Sardines et conserveries

Cité de la sardine, Douarnenez perpétue les traditions instaurées plus de 2 000 ans : de l’époque des gallo-romains à aujourd’hui, découvrez cette histoire singulière qui lie la ville à la pêche.

« Un savoir faire millénaire »

2 000 ans d’histoires et de liens entre Douarnenez et la sardine, ça conserve ! De la fabrication du garum romain aux rillettes de poissons tartinées sur du pain frais, la sardine est mise à toutes les sauces.

Les 3 conserveries actuelles continuent de partager un savoir faire et une gastronomie autour de la sardine, du maquereau, du thon et bien d’autres poissons et ressources marines. Laissez vous tentez par les boutiques de la mer à Douarnenez ou bien par une visite insolite d’entreprise !

Les conserveries

En 1850, sous l’impulsion d’industriels nantais, Douarnenez s’apprête à devenir la capitale de la conserve. Dans la première moitiée du 19ème siècle, la ville de Nantes est en effet le théâtre de l’expérimentation industrielle de l’invention de Nicolas Appert. La sardine à l’huile est l’un des produits de prédilection de cette nouvelle industrie.

Eugène Clairian ouvre ainsi la première conserverie à Tréboul en 1853. Il est suivi par Jules Lemarchand et Auguste Chancerelle. De Tréboul au Rosmeur, en passant par le Port Rhu, pas moins de 40 conserveries sont construites entre 1860 et 1900.

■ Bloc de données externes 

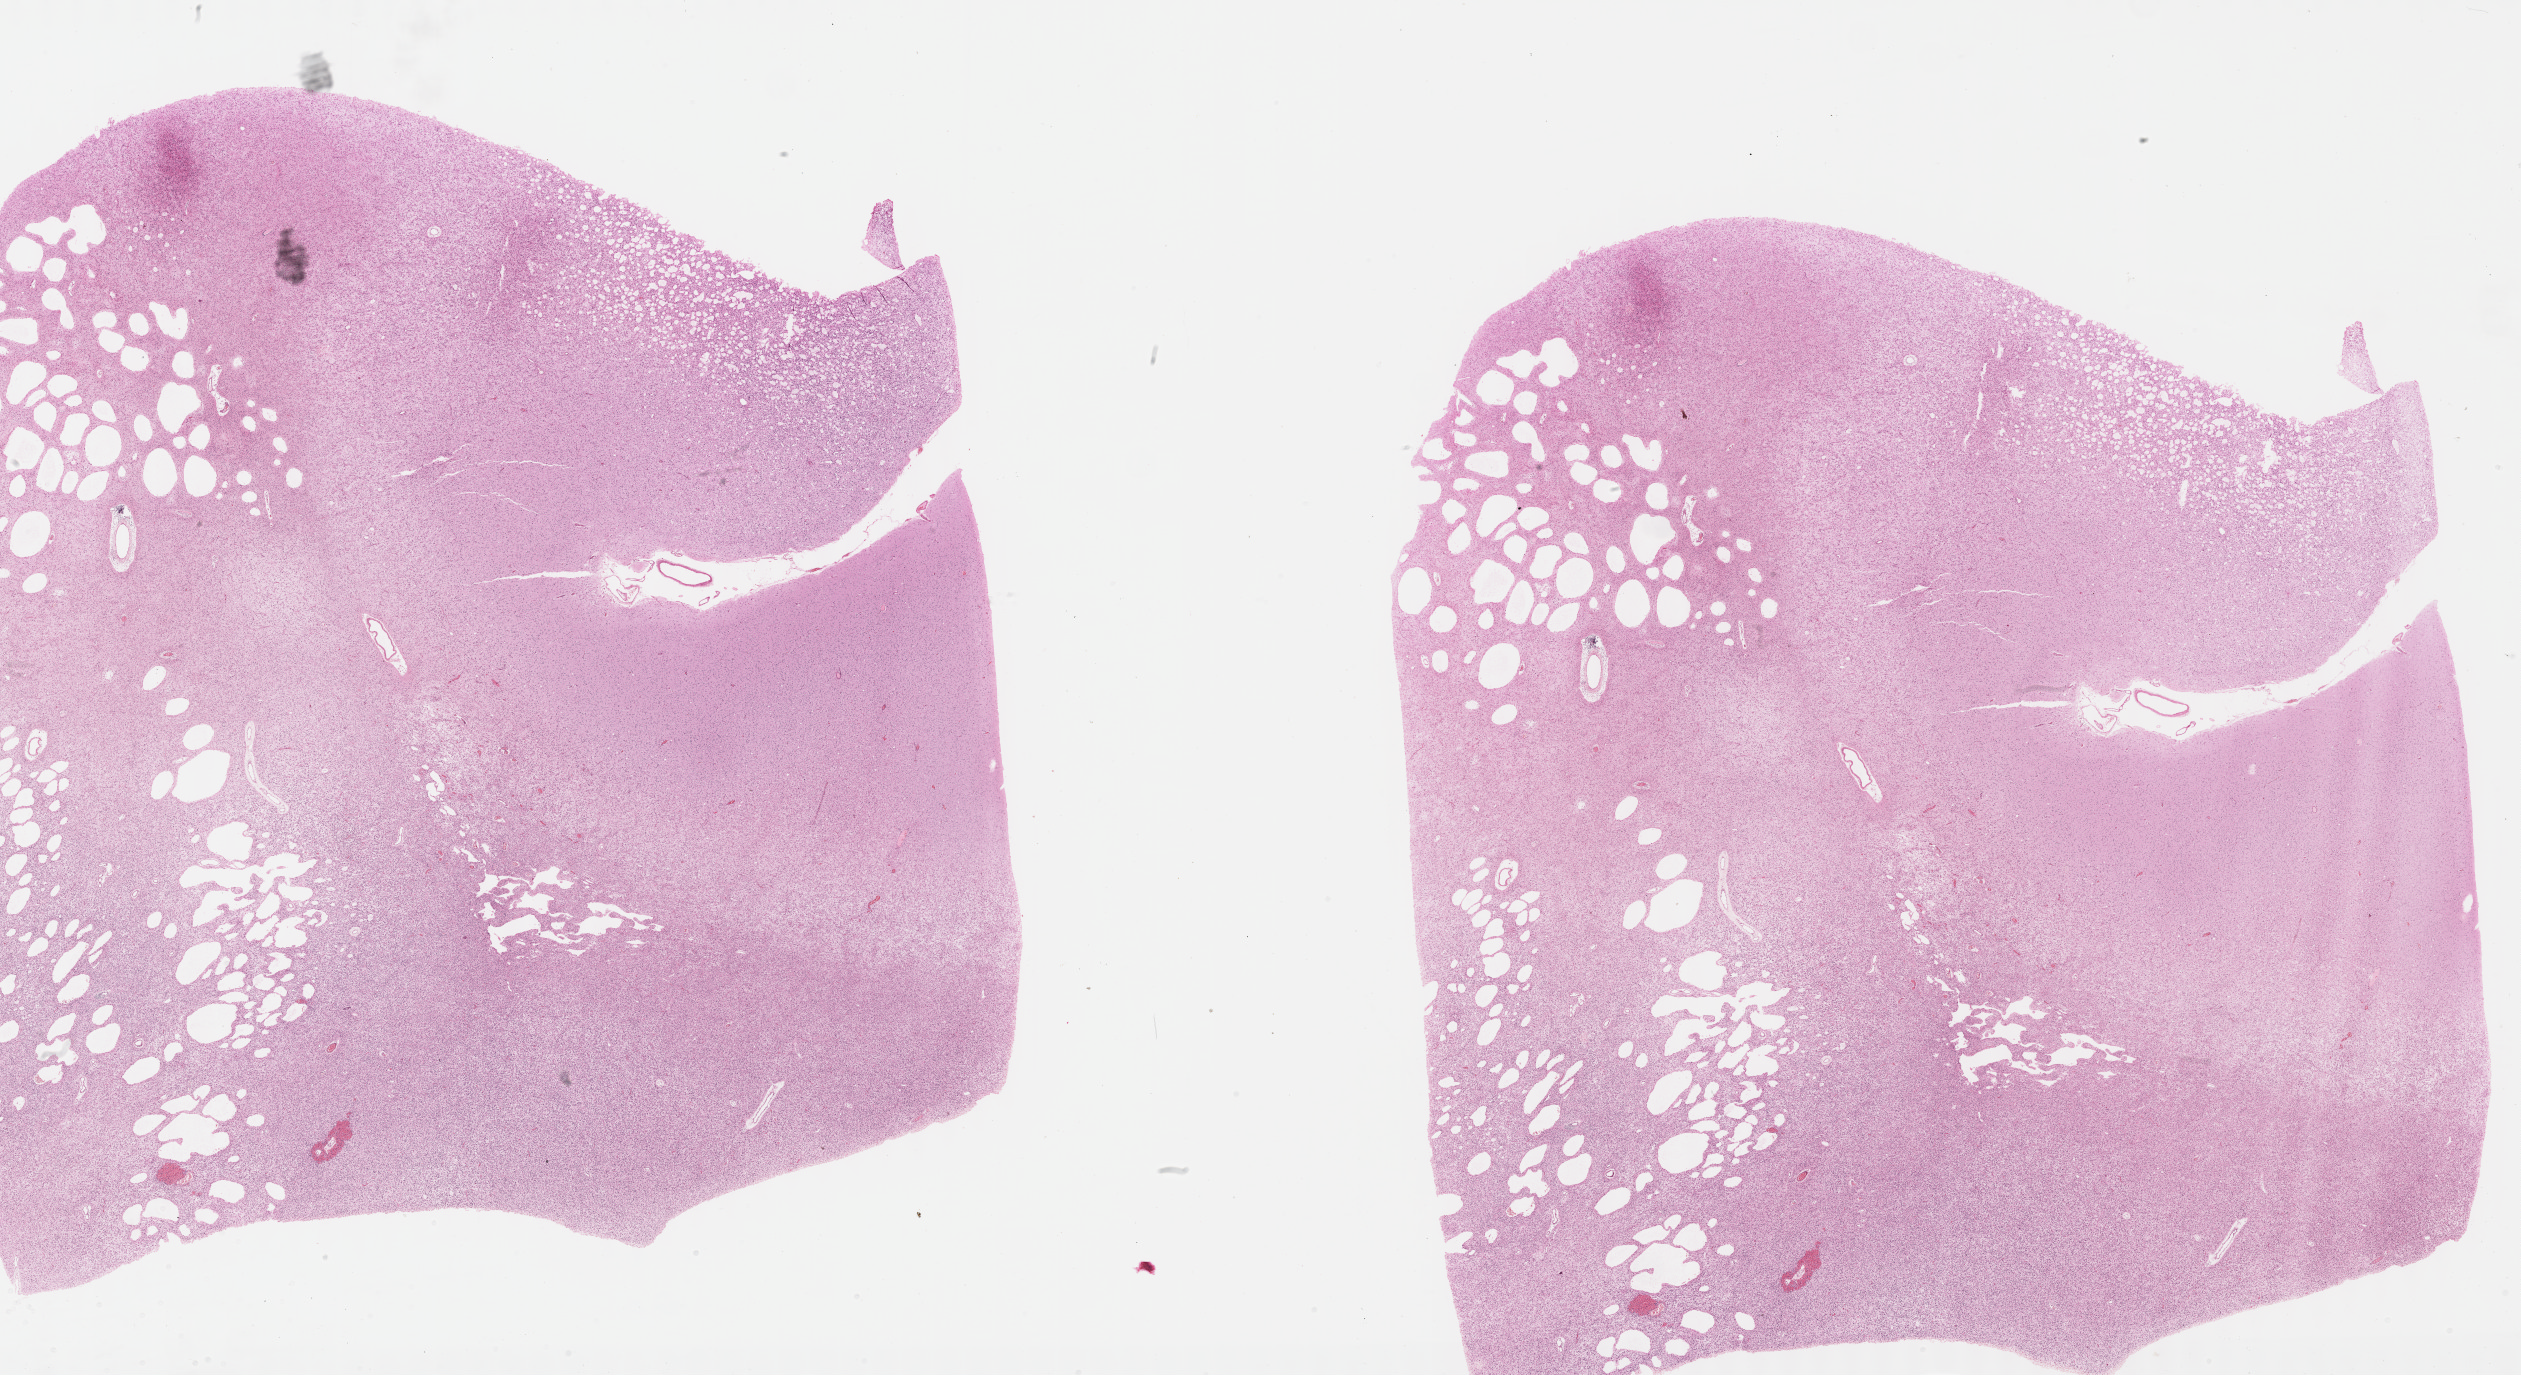
Digitized Hematoxylin and eosin (H&E) stained tissue section (whole slide), a low-resolution overview of the entire scanned area, about 40.7 x 22.2 mm (slide scanned at 40x). Formalin-fixed paraffin-embedded (FFPE) diagnostic section. Primary tumour sample from the brain. Male patient; age at initial diagnosis 29 years. Histologic grade: G2 (moderately differentiated).
* laterality: left
* histologic diagnosis: Oligodendroglioma, NOS (cerebrum)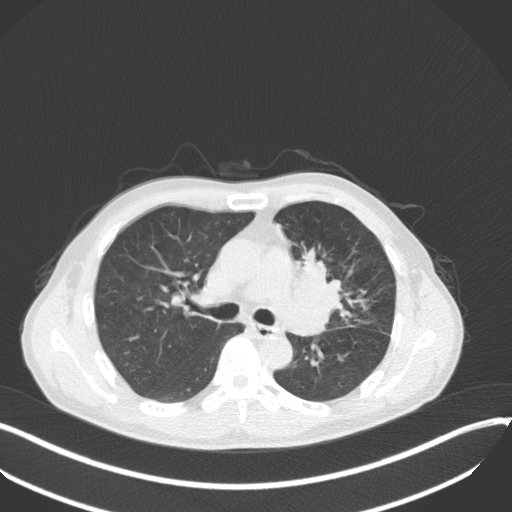
Chest CT, one axial slice. Slice 209 of 411 in the series (ordered by position). Lung window (W 1500 / L -600 HU). 1 mm slice thickness. 512 × 512 image matrix, field of view 400 × 400 mm. Patient: male, 56 years. Case-level facts recorded for this patient, not image findings: clinical TNM (as recorded): T2a N0 M0.
Annotated regions visible in this slice (bounding box drawn by a radiologist):
- lung tumour (recorded histology: squamous cell carcinoma): bounding box <290,237,345,334> (left, top, right, bottom; pixels)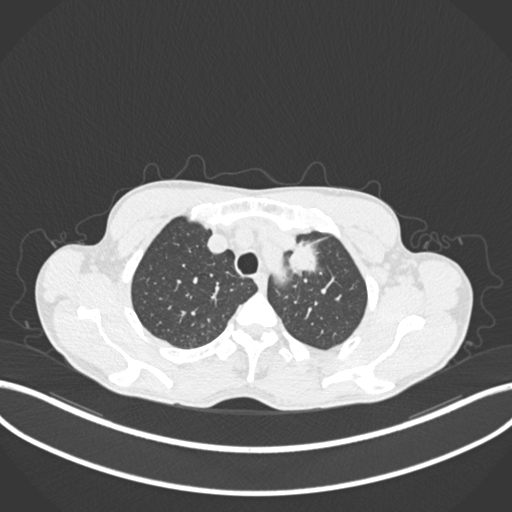
Chest CT, one axial slice; slice 169 of 211 in the series (ordered by position); 120 kVp; lung window (W 1500 / L -600 HU); 1 mm slice thickness; 512 × 512 image matrix, field of view 400 × 400 mm. Patient: male, 58 years. From the clinical record (not read from this slice): clinical TNM (as recorded): T1c N1 M0.
Annotated regions visible in this slice (bounding box drawn by a radiologist):
- lung tumour (recorded histology: adenocarcinoma): bounding box (x1, y1, x2, y2) in pixels: (281, 231, 326, 277)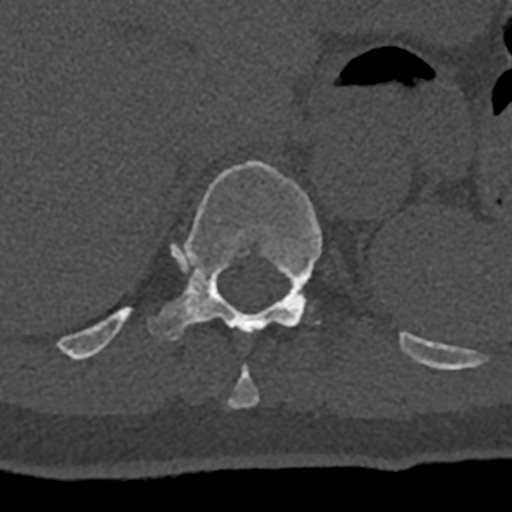
CT including the spine, one axial slice; position 550 of 797 along the scan axis; reconstruction kernel Br40s/3; bone window (W 1800 / L 400 HU); 0.5 mm slice thickness; 512 × 512 image matrix, field of view 160 × 160 mm. Male patient, age 74 years. From the clinical record (not read from this slice): primary cancer: renal.
Structures marked on this image (semi-automatically segmented with operator editing):
- T10 vertebra: bounding box (x1, y1, x2, y2) in pixels: (228, 364, 260, 409)
- T11 vertebra: (70, 161, 432, 367)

Les conserveries aujourd’hui

En 1878, 160 millions de sardines sont mises en conserve à Douarnenez et exportées dans le monde entier. L’épopée de la sardine attend son pic d’activité dans les années 20-30 mais décline fortement : de plus en plus de conserveries ferment au fur et à mesure.

Aujourd’hui, il reste trois conserveries à Douarnenez : Connétable, Petit Navire et Kerbriant. Cette dernière est la seule usine qui continue à réaliser ses boîtes de sardines de manière artisanale. Elle est également la seule à pouvoir être visitée.